Format every text line in the entries below as a JSON list of strings, one string per line, with no strings for blank lines. Leave out the picture markers.

-- Opening Marker --

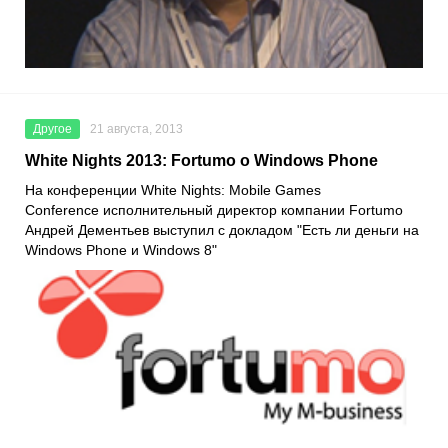
Другое
21 августа, 2013
White Nights 2013: Fortumo о Windows Phone
На конференции White Nights: Mobile Games
Conference исполнительный директор компании Fortumo
Андрей Дементьев выступил с докладом "Есть ли деньги на
Windows Phone и Windows 8"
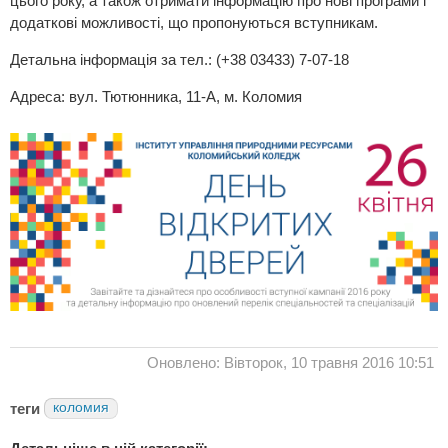
цього року, а також отримати інформацію про нові програми і
додаткові можливості, що пропонуються вступникам.
Детальна інформація за тел.: (+38 03433) 7-07-18
Адреса: вул. Тютюнника, 11-А, м. Коломия
Оновлено: Вівторок, 10 травня 2016 10:51
теги
коломия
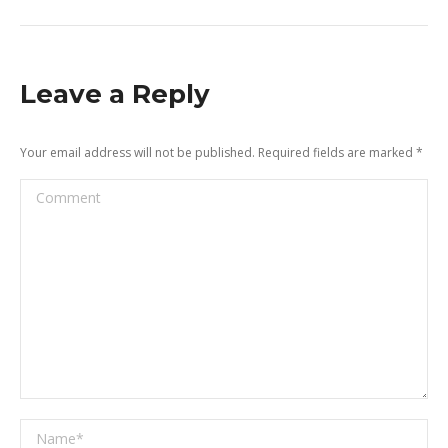
Leave a Reply
Your email address will not be published. Required fields are marked
*
Comment
Name *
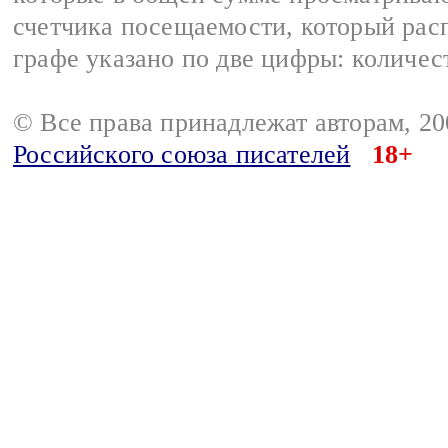
счетчика посещаемости, который расп
графе указано по две цифры: количес
© Все права принадлежат авторам, 2
Российского союза писателей
18+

-- Closing Marker --

> _ANSWER TO THIS TASK_
[
  "Другое",
  "21 августа, 2013",
  "White Nights 2013: Fortumo о Windows Phone",
  "На конференции White Nights: Mobile Games",
  "Conference исполнительный директор компании Fortumo",
  "Андрей Дементьев выступил с докладом \"Есть ли деньги на",
  "Windows Phone и Windows 8\"",
  "цього року, а також отримати інформацію про нові програми і",
  "додаткові можливості, що пропонуються вступникам.",
  "Детальна інформація за тел.: (+38 03433) 7-07-18",
  "Адреса: вул. Тютюнника, 11-А, м. Коломия",
  "Оновлено: Вівторок, 10 травня 2016 10:51",
  "теги",
  "коломия",
  "Leave a Reply",
  "Your email address will not be published. Required fields are marked",
  "*",
  "Comment",
  "Name *",
  "счетчика посещаемости, который расп",
  "графе указано по две цифры: количес",
  "© Все права принадлежат авторам, 2",
  "Российского союза писателей",
  "18+"
]